The user interface is basically what we’ve come to expect from a phone, similar to Plasma with widgets and to Symbian with menus. I quickly noticed that typing on a touchscreen is hard and slow, but then I found the great Swype keyboard which makes it so much easier. It’s amazing how much faster it is that typing on a phone keyboard.

A somewhat worse experience was the market. I heard critiques of Linux package repositories because of the large number of programs and too much duplication; all this applies tenfold to the Android market. I had to try at least ten notes widgets and apps before deciding on the one to use. And with many of possible apps costing money, it’s hard and expensive to try them all.

I already used many Google features (the money for the phone came from them via GSoC), so the account integration was welcome for me. Calendars and notes syncing with the desktop is really useful. My previous phone didn’t have wi-fi, and I only now noticed what a godsend it is, with wireless everywhere and carrier internet slow and expensive.

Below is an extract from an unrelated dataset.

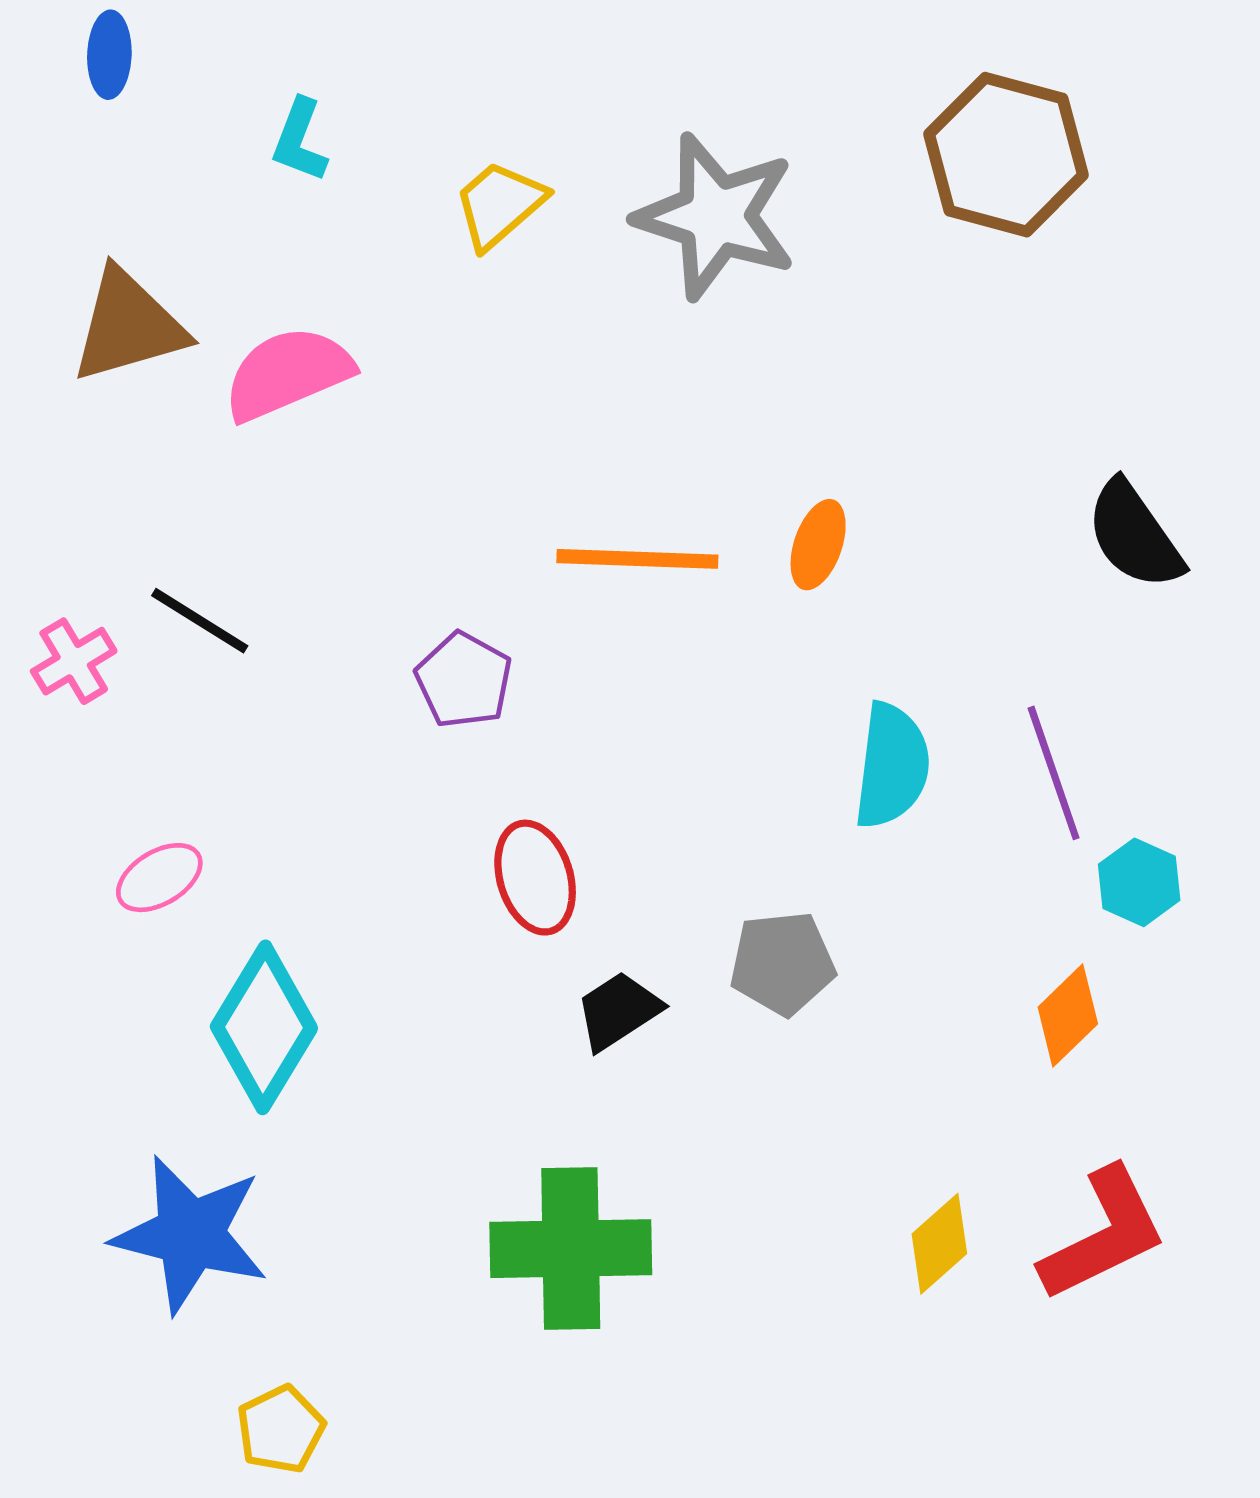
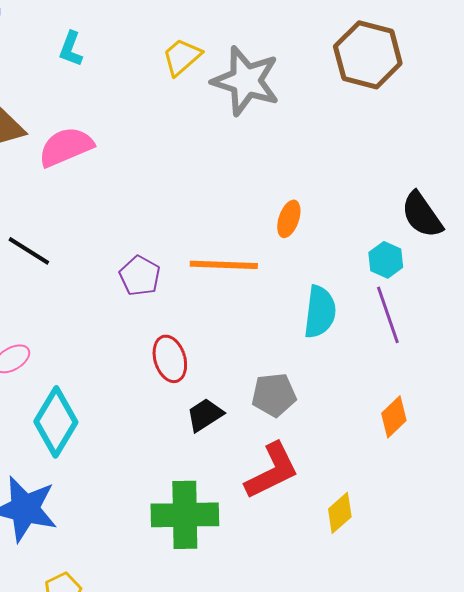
yellow trapezoid: (499, 205) -> (182, 57), moved
orange line: (637, 559) -> (224, 265), moved
cyan hexagon: (1139, 882) -> (386, 260), moved
red L-shape: (1103, 1234) -> (272, 471), moved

The only downside of owning a smartphone seems to be the battery life. Now, when I’m still installing apps and configuring it, it barely lasts two days. I suppose I’ll have to get used to nightly charging.

Last Month in Knights

It’s almost a full month since the 2.2 release, and I’m proud to say there are some new features in your future favourite chess program.

The first thing I did was to add support for the different dialect of the XBoard protocol that is spoken by some engines. Knights now supports GnuChess, Crafty, Sjeng, Sloppy, Phalanx, Fruit, and probably many more which I didn’t test.

Another is the introduction of several protocol-dependent actions such as Undo-Redo, proposing Draws and Resigning.

Time control got some little love too, so you can specify either conventional Fischer-style timing or FICS-style incremental clock. I’m sure the usability of the dialog could be improved, I’d be grateful for any suggestions here.

There is also the oft-requested feature from eBoard: The Seek Graph. I used a KPlotWidget, much better than trying to figure out label placement by hand.

And last but not least, both chat and console interaction with the chess server

Unfortunately, due to lack of an exposed API, I could not use the Konsole widget for the console and had to come up with my own.

As usual, comments from any usability experts and/or chess player are welcome.